— Start of Data lines —

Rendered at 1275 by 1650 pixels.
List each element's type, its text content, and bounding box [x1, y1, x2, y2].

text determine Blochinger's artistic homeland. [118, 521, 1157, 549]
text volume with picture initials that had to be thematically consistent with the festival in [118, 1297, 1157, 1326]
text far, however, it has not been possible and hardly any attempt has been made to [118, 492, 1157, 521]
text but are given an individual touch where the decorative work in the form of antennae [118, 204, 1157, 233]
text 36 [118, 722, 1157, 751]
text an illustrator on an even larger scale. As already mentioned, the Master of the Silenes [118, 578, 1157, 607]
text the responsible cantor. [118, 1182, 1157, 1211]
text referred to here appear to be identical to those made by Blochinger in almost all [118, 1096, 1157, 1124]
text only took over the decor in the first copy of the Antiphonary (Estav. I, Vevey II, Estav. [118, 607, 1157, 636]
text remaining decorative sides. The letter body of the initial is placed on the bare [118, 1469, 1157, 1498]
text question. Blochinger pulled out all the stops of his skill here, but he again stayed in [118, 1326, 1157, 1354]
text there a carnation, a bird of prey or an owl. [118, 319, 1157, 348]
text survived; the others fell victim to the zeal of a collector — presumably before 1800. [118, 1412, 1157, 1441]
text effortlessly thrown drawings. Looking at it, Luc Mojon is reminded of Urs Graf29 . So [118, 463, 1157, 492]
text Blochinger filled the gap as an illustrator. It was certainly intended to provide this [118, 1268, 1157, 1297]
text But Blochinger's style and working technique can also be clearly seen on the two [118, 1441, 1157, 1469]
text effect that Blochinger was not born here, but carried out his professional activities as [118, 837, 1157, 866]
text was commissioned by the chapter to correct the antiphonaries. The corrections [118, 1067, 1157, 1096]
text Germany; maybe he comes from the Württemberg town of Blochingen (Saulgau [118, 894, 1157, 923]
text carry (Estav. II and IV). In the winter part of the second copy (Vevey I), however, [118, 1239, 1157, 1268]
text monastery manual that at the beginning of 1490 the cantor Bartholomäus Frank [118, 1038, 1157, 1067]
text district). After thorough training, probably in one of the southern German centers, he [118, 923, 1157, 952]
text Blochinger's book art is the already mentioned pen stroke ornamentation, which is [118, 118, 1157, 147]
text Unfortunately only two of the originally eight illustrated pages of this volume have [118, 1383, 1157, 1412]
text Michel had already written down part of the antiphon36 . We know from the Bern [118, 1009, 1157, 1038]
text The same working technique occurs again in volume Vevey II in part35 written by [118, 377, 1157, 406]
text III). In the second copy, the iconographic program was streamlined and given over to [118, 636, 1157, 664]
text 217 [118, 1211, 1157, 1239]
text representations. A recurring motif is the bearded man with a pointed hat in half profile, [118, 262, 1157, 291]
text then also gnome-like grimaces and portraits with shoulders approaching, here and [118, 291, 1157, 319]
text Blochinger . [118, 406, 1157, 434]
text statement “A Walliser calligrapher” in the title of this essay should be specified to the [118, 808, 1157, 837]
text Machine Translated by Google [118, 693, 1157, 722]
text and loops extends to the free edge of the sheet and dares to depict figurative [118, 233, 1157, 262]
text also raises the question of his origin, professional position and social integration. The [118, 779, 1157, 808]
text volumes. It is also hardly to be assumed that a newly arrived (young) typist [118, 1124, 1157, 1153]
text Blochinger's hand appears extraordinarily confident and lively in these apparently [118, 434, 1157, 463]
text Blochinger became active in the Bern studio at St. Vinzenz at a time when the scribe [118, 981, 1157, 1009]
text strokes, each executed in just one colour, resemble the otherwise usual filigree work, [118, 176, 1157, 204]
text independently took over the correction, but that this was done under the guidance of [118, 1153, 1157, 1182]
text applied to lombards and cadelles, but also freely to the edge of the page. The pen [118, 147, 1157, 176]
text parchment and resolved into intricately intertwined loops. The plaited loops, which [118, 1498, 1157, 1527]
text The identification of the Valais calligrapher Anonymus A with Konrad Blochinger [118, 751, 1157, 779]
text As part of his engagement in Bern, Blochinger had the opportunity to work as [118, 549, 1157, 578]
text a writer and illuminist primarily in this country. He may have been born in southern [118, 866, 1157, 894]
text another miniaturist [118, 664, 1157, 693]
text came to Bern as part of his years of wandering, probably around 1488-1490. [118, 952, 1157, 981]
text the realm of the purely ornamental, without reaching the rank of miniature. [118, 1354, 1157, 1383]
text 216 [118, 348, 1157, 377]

— End of Data lines —

--- Required task ---
Show each line of the records that contains the string "have". Uppercase and lowercase letters count as different.

--- Answer to the exercise ---
text Unfortunately only two of the originally eight illustrated pages of this volume have [118, 1383, 1157, 1412]
text a writer and illuminist primarily in this country. He may have been born in southern [118, 866, 1157, 894]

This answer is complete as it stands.